FileTwo

How to Construct L-Rods

L-rods can be constructed from a variety of material, metallic and non-metallic.  I have personally made and used such rods that were constructed of paper, plastic, wood and other non-metallic materials.  All of these materials functioned for dowsing purposes, but the metallic rods pivot a bit faster for me when dowsing and are sturdier to handle and transport.  (Note: all small photos can be enlarged by selecting them with a mouse click......and reduced back to small size by selecting the image again.)

>>Making dowsing rods......2 rods are preferable, one rod works okay.

.....use wire clothes hangers or #12 electrical house wire.

.....cutting pliers for the tool.


>>L-rod dimensions:

.....cut wire to an average total length of 18-19 inches or so.

.....bend wire to a 90 degree angle to make a 5 inch long handle leaving about 14      
     inches for rod length.

.....straighten rod and handle as needed.


>>Sleeve/handle material and dimension:

.....use 1/2 inch diameter PEX or other plastic pipe..... a soda straw works as a
     temporary handle.

.....cut plastic pipe (PEX is inexpensive and easy to cut) to a 4 inch length with a
     fine-tooth hacksaw blade (or, preferably with a plastic pipe cutting tool)---
     clean off any burred edges of the cut area with sandpaper, a nail file or similar
     material.

.....insert the rod handle into the PEX plastic pipe so that it fits loosely.

.....to keep the sleeve handles from falling off during transportation, use a piece
     of cardboard taped or rubber banded to the end of the rod handle to retain the
     sleeve/handle.....or use large-size electrical twist-on wire connectors.
   
    
.....for higher visibility, tip of rod can be similarly fitted with a colored electrical
     twist-on wire connector or a short length of brightly colored yarn or marking
     tape.


>>To make a
twisted wire dowsing rod (for overall strength in preventing
     accidental bending and distortion of the wire rod):

.....Cut two 18-19 inch lengths of #12 copper house wire.

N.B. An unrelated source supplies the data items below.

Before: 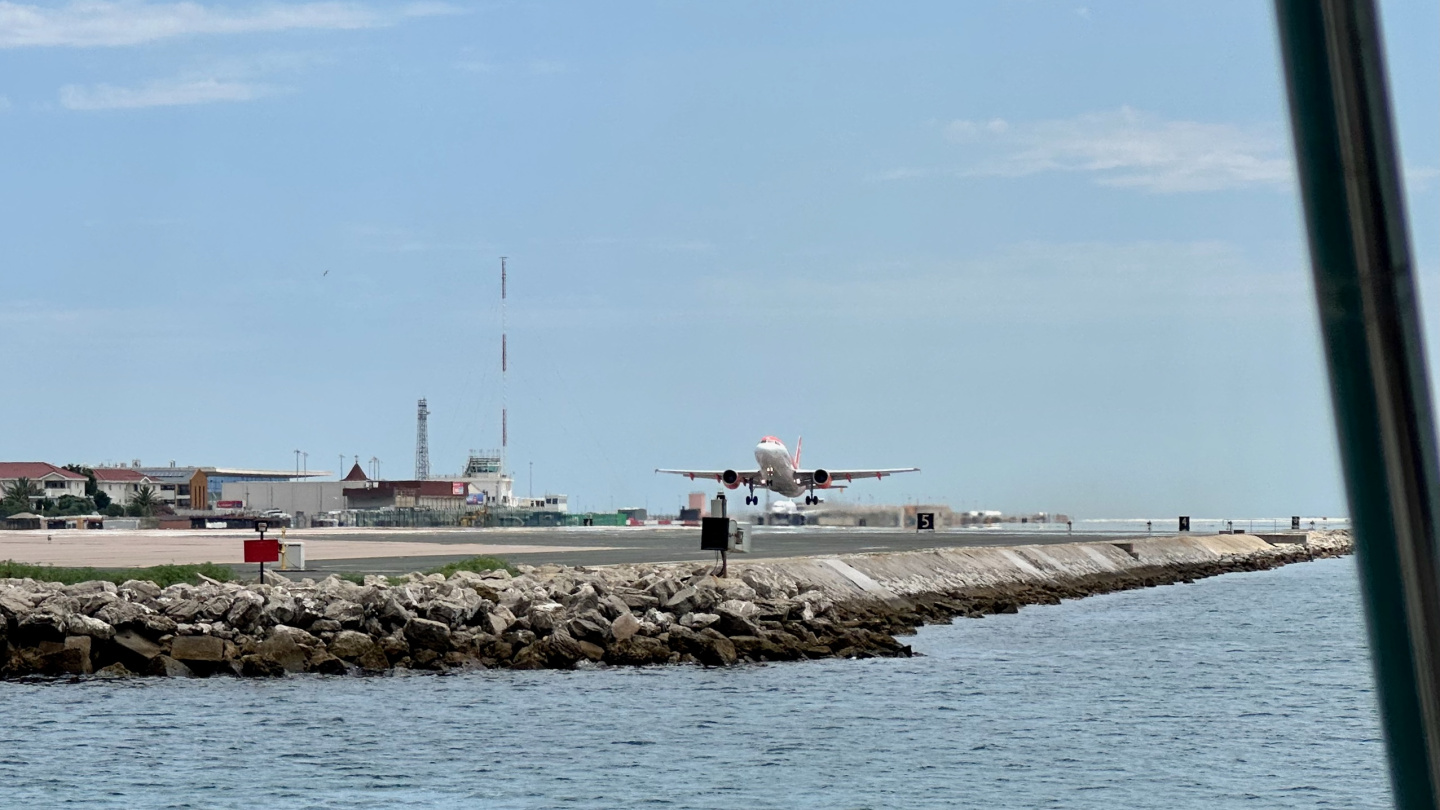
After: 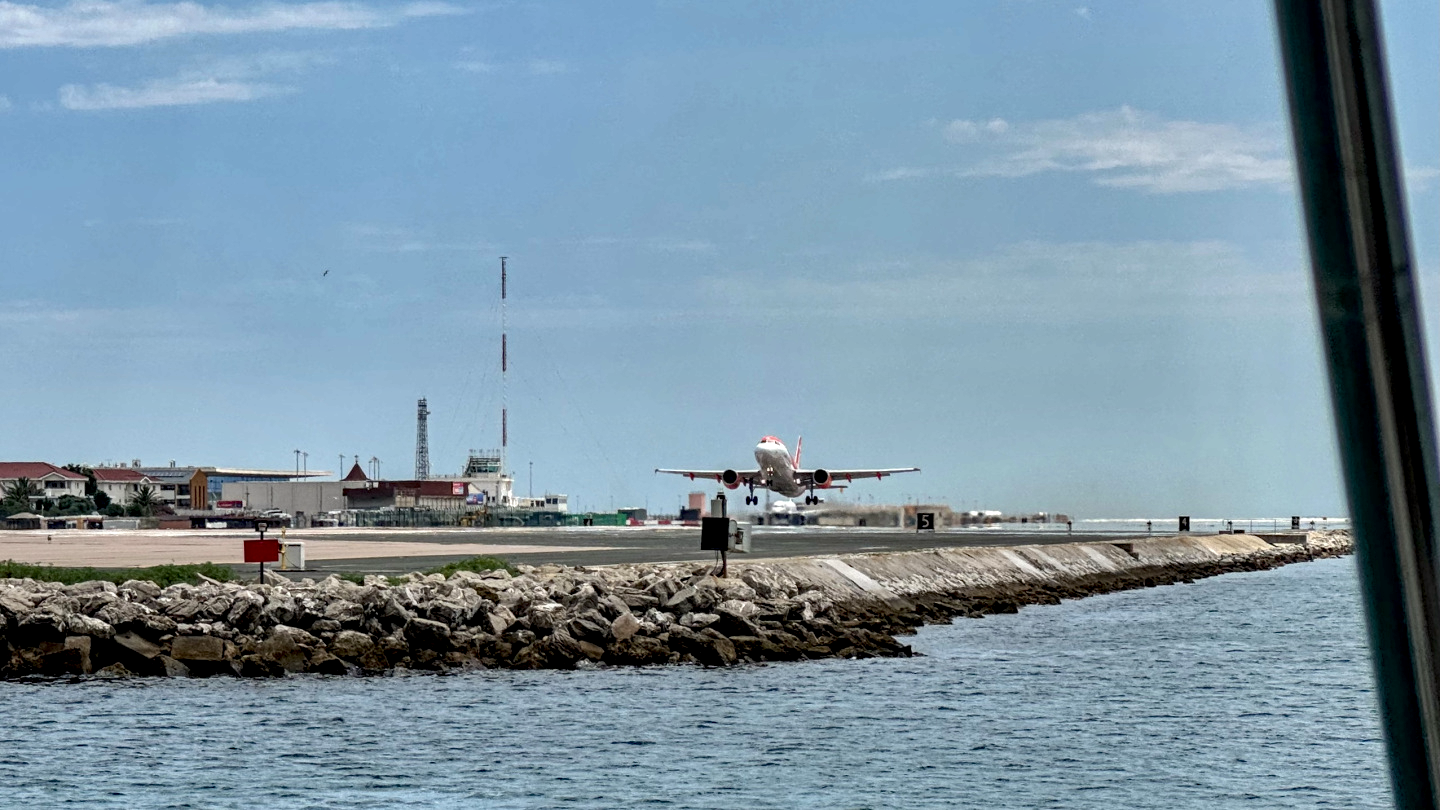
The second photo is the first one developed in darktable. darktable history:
haze removal: compatibility mode true, adaptive false
local contrast: highlights 59%, detail 145%
shadows and highlights: shadows 60, soften with gaussian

.....place one end of the two wires side-by-side in the clamp of a vice grip or
    a bench vice....(or a friend can hold the two wire ends tightly in the grip of a
    pair of pliers or some means of clamping ends of two wires together).

.....slowly twist the wires around each other making a twist every 1/2 inch or so....
      continue twisting until reaching the opposite end of the wires.

.....straighten the twisted wires....roll the newly formed rod on a workbench top 
     or on a hard surface floor and push out the bends and kinks.  Make a 90
     degree bend in the twisted pair for the handle.

.....add the sleeve handle (as above) and attach a stopper such as an electrical
     twist connector to keep the sleeve handles on the wire.

>>An experiment with a 'thumb dowser'...........

.....Use a 1/2 inch diameter plastic pipe coupler and drill a hole a little larger than
     the size of your dowsing wire/rod.  Drill this hole completely through the      
     plastic pipe about three-fourths of the distance from the thumb insertion end.

.....Insert the L-shaped dowsing wire/rod into the drilled holes (see photo).
     Make sure that the rod pivots freely.

.....Now place your thumb into the end of the coupler resting it on the closed fist.
     (see photo).

.....When I dowse over a target, the rod pivots.  If I place any other digit into the
     coupler, that is one of the fingers, the rod won't pivot.

.....This dowsing experiment with the thumb and then, alternately, each of the
      individual fingers inserted in the coupler, reinforces my belief that the
      thumbs are the primary contact points during the dowsing process.